Streaming & tool calling

Streaming

Streaming returns the model output as it's generated — good for typewriter chat and long output.

API	How to enable
OpenAI-compatible `/v1/chat/completions`	add `"stream": true`
Claude `/v1/messages`	add `"stream": true`
Gemini	use the `:streamGenerateContent` endpoint

OpenAI-compatible streaming returns standard SSE (text/event-stream), pushing data: {...} chunks and ending with data: [DONE]. The SDKs wrap this — see Python and Node.js.

Streaming and billing

Even if the stream is cut off mid-way (client closes, timeout, service error), the platform settles on the real usage produced so far as best it can; when real usage isn't available it falls back to the estimate, and any excess hold is released by a background safety net. See Recharge & Billing.

Raw SSE parsing (cURL)

bash

curl -N https://gateway.mindproxy.ai/v1/chat/completions \
  -H "Authorization: Bearer $TT_API_KEY" \
  -H "Content-Type: application/json" \
  -d '{"model":"gpt-4o-mini","stream":true,
       "messages":[{"role":"user","content":"Count to 5"}]}'

-N disables buffering so data: chunks print line by line.
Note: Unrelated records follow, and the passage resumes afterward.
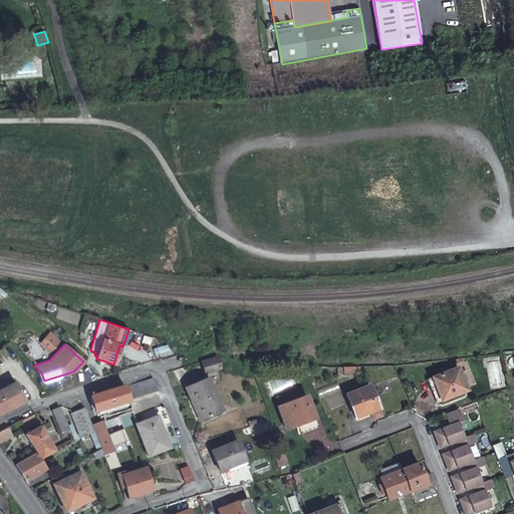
[(153,349),(156,358),(171,353),(168,344),(153,349)]
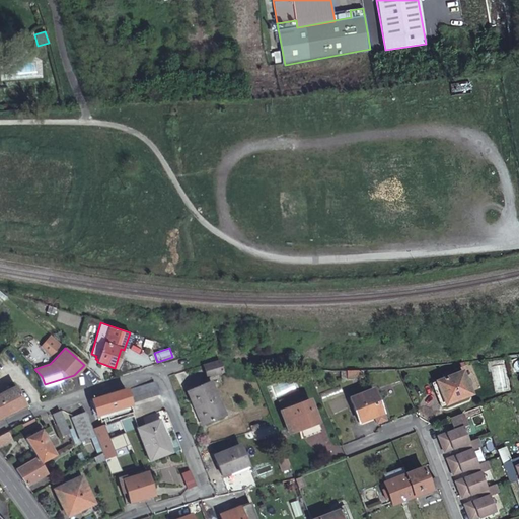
[(220,368),(218,359),(202,364),(205,373),(220,368)]
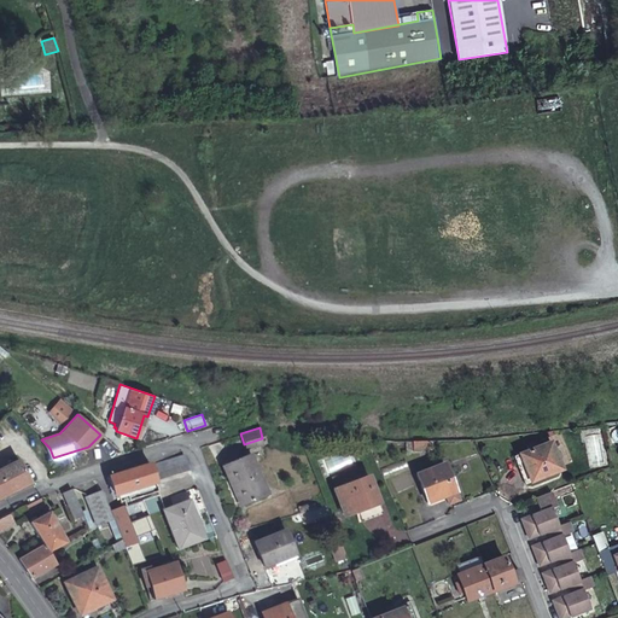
[(263,442),(262,438),(244,444),(245,448),(263,442)]
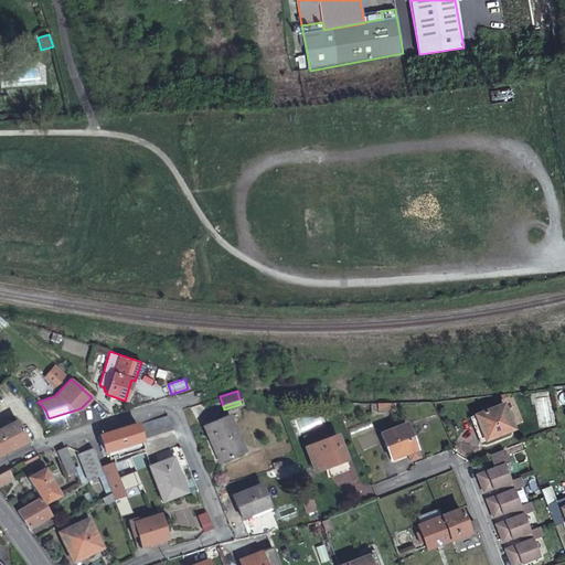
[(388,412),(387,403),(377,403),(377,412),(388,412)]
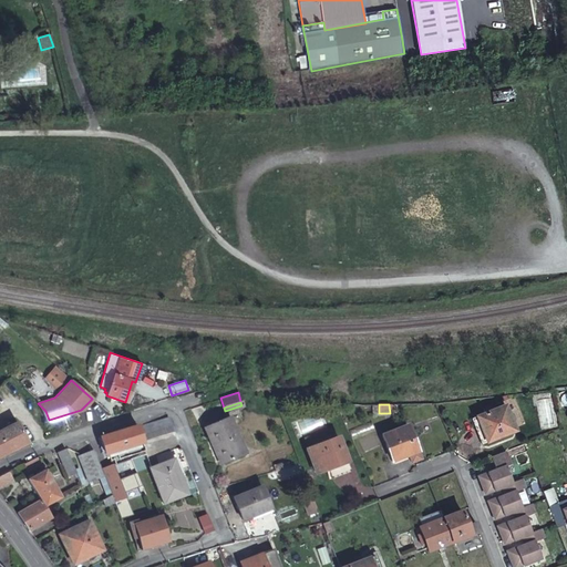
[(515,431),(505,406),(476,416),(471,419),(481,444),(486,442),(515,431)]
Tool calling (function calling / tools)

The platform supports tools / tool_choice on the OpenAI-compatible API; the model decides whether to call a tool.

python

tools = [{
    "type": "function",
    "function": {
        "name": "get_weather",
        "description": "Get the weather for a city",
        "parameters": {
            "type": "object",
            "properties": {"city": {"type": "string"}},
            "required": ["city"],
        },
    },
}]

resp = client.chat.completions.create(
    model="gpt-4o-mini",
    messages=[{"role": "user", "content": "What's the weather in Beijing?"}],
    tools=tools,
    tool_choice="auto",
)

tool_calls = resp.choices[0].message.tool_calls
if tool_calls:
    # Parse tool_calls[0].function.name / .arguments, run the tool, then send
    # the result back as a role="tool" message and request again for the final answer.
    ...

Model capability differences

Whether tool calling, JSON mode, multimodal (image input), thinking, etc. work depends on the specific model you choose. The capability matrix is on Models & plans. Capabilities depend on the model you choose.